Before you pull the plug, run a final dark launch: deploy the monolith process but receive no traffic for two weeks. If nothing breaks in the new services during that window, decommission.

stateDiagram-v2 [*] --> ProxyInstalled: Phase 1 ProxyInstalled --> ExtractionStarted: Phase 2 ExtractionStarted --> ExtractionStarted: Extract next domain ExtractionStarted --> DataMigrated: Phase 3 DataMigrated --> DarkLaunch: Phase 4 DarkLaunch --> Decommissioned: No issues in 14 days Decommissioned --> [*]

Common Failure Modes

The Proxy Becomes a God Object

Teams add business logic to the proxy because it is easier than building a proper service. After six months the proxy has authentication, transformation, and orchestration logic baked in. It is now a second monolith. Keep the proxy thin. Route and observe only.

Shared Database Not Addressed

Extracting a service while it still talks to the monolith database is not extraction — it is process separation with shared state. The database is the monolith. If you do not address the data layer, you will never be able to deploy the services independently.

Extracting Too Many Things Simultaneously

Three teams extracting three domains in parallel sounds efficient. It is a coordination nightmare. Each extraction creates integration work for every other team. Extract serially within a domain boundary. Parallelize only across fully independent leaf domains.

Skipping Shadow Mode

Every team that skips shadow mode discovers a behavioural difference between the monolith and the new service in production. Shadow mode is two weeks of discipline that saves you from a midnight incident.

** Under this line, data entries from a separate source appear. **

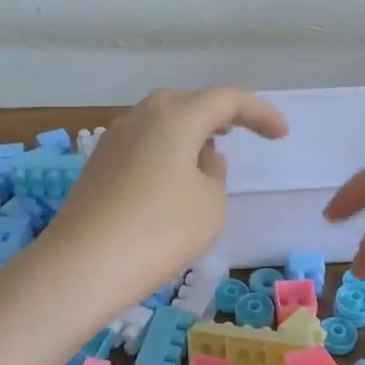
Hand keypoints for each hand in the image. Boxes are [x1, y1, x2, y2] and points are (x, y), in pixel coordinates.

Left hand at [36, 87, 287, 313]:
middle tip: (238, 133)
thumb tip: (201, 158)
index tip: (280, 134)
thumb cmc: (160, 231)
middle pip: (186, 103)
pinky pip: (140, 145)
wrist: (83, 265)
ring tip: (205, 159)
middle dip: (216, 115)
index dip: (259, 113)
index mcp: (176, 117)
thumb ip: (215, 174)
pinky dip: (162, 152)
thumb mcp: (209, 205)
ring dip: (186, 134)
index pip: (227, 99)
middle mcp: (141, 117)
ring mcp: (112, 139)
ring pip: (159, 123)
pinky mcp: (96, 165)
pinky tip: (169, 181)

Measuring Migration Progress

Track these metrics in your weekly migration review:

Migration Health Dashboard
───────────────────────────────────────────
Routes migrated:        23 / 41    (56%)
Routes in shadow mode:   6 / 41    (15%)
Routes remaining:       12 / 41    (29%)
───────────────────────────────────────────
Monolith DB tables active:   18 → 12 → 7
Monolith CPU (weekly avg):   68% → 41% → 22%
New service p99 latency:     82ms (target: <100ms)
Shadow divergence rate:      0.003% (target: 0%)
───────────────────────────────────────────

CPU and database activity are your leading indicators. As they drop, you know extraction is real and the monolith is actually shrinking — not just running alongside new services.

The Strangler Fig Is a Discipline, Not a Pattern

I want to be direct: the strangler fig is easy to do badly. Teams proxy traffic but never redirect it. Teams extract services but leave shared databases. Teams declare victory at 80% and live with a zombie monolith for years.

The pattern works when you treat migration velocity as a first-class engineering metric. Measure it. Review it weekly. Have a public dashboard. Make it embarrassing for a domain to stay in the monolith longer than planned.

The fig tree does not ask permission to grow. It just grows, persistently, around the host, until the host is gone. Your migration should work the same way.

Key Takeaways

Install the proxy first. Extract nothing until every route flows through it and you have observability.
Extract leaf domains before core domains. Build muscle memory on low-risk paths.
Shadow mode is mandatory. Divergences found in shadow cost nothing. Divergences found in production cost everything.
Address the database. Service extraction without data extraction is theatre.
Measure migration velocity weekly. If the monolith is not shrinking, the migration is stalled.
Decommission completely. A "mostly retired" monolith is still a monolith.